Pour un sommaire du congé pour violence interpersonnelle, veuillez consulter le tableau de référence concernant les congés de travail pour violence interpersonnelle et en cas d’urgence de santé publique (Employment Leaves Quick Reference — Interpersonal Violence and Public Health Emergency).
Le congé pour violence interpersonnelle et sexuelle peut être pris dans une période de 52 semaines et comprend :
- Un congé pendant une période maximale de dix jours. Ce congé peut être pris en une seule fois ou être pris par intermittence (divisé en journées et en heures au besoin). Les employés ont droit à cinq jours rémunérés, suivis de cinq jours non rémunérés.
- Un congé non rémunéré d’une durée maximale de 16 semaines. Ce congé doit être pris en une seule fois.
La violence interpersonnelle, telle que définie dans la loi sur les victimes de violence interpersonnelle intitulée The Victims of Interpersonal Violence Act, permet de déterminer l’admissibilité à un congé pour violence interpersonnelle.
Les employés victimes de violence interpersonnelle ou sexuelle, ou qui sont les parents ou les fournisseurs de soins d’une victime, sont admissibles à ce congé. Des congés du travail peuvent être pris pour l’une ou plusieurs des raisons suivantes :
- pour recevoir des soins médicaux pour une victime en lien avec une blessure physique ou psychologique ou un handicap causé par de la violence sexuelle ou interpersonnelle;
- pour obtenir les services d’un organisme offrant des services aux victimes;
- pour faire appel à des services de counseling psychologique ou autres services de counseling professionnel;
- pour déménager de façon temporaire ou permanente;
- pour obtenir des services juridiques ou de l’aide d’organismes chargés de l’application de la loi, ce qui peut inclure de l’aide pour se préparer et pour assister aux comparutions devant un tribunal criminel ou civil, en lien avec la violence ou interpersonnelle ou sexuelle ou avec ses conséquences.
L’employé doit être au service de l’employeur depuis au moins 13 semaines.
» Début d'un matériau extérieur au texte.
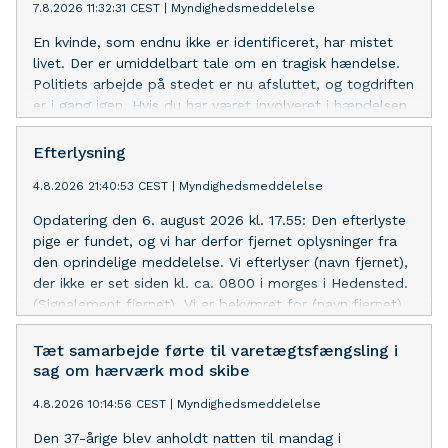
7.8.2026 11:32:31 CEST
|
Myndighedsmeddelelse
En kvinde, som endnu ikke er identificeret, har mistet
livet. Der er umiddelbart tale om en tragisk hændelse.
Politiets arbejde på stedet er nu afsluttet, og togdriften
er i gang igen. Hvis du har været involveret i hændelsen
eller været vidne, kan du få gratis og anonym støtte
hos Offerrådgivningen på telefon 23 68 60 07 eller 116
Efterlysning
006.
4.8.2026 21:40:53 CEST
|
Myndighedsmeddelelse
Opdatering den 6. august 2026 kl. 17.55: Den efterlyste
pige er fundet, og vi har derfor fjernet oplysninger fra
den oprindelige meddelelse. Vi efterlyser (navn fjernet),
der ikke er set siden kl. ca. 0800 i morges i Hedensted.
(Signalement fjernet). Vi er bekymret for (navn fjernet)
og vil gerne i kontakt med hende eller andre, der har
set hende i dag, eller ved hvor hun kunne være.
Tæt samarbejde førte til varetægtsfængsling i
sag om hærværk mod skibe
4.8.2026 10:14:56 CEST
|
Myndighedsmeddelelse
Den 37-årige blev anholdt natten til mandag i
Si ce dernier en fait la demande, l’employé devra fournir une preuve des services qu’il reçoit. Cette preuve peut être la confirmation écrite :
- d’un travailleur social;
- d’un membre du College of Psychologists;
- d’un médecin praticien qualifié;
- d’un membre en règle de la Saskatchewan Registered Nurses Association ou de la Registered Psychiatric Nurses Association of Saskatchewan;
- d’un membre de la Gendarmerie royale du Canada ou autre service de police;
- d’une autre personne, approuvée par l’employeur, représentant un organisme ou une organisation qui fournit un refuge d’urgence, de transition ou un service de soutien aux victimes de violence interpersonnelle.
Voir le paragraphe 12(4)4 de la loi sur les victimes de violence interpersonnelle, intitulée : The Victims of Interpersonal Violence Act pour en apprendre davantage sur les lois régissant l’adhésion à ces groupes.
Les employeurs doivent s’assurer que les renseignements personnels de l’employé qui demande ce congé restent confidentiels.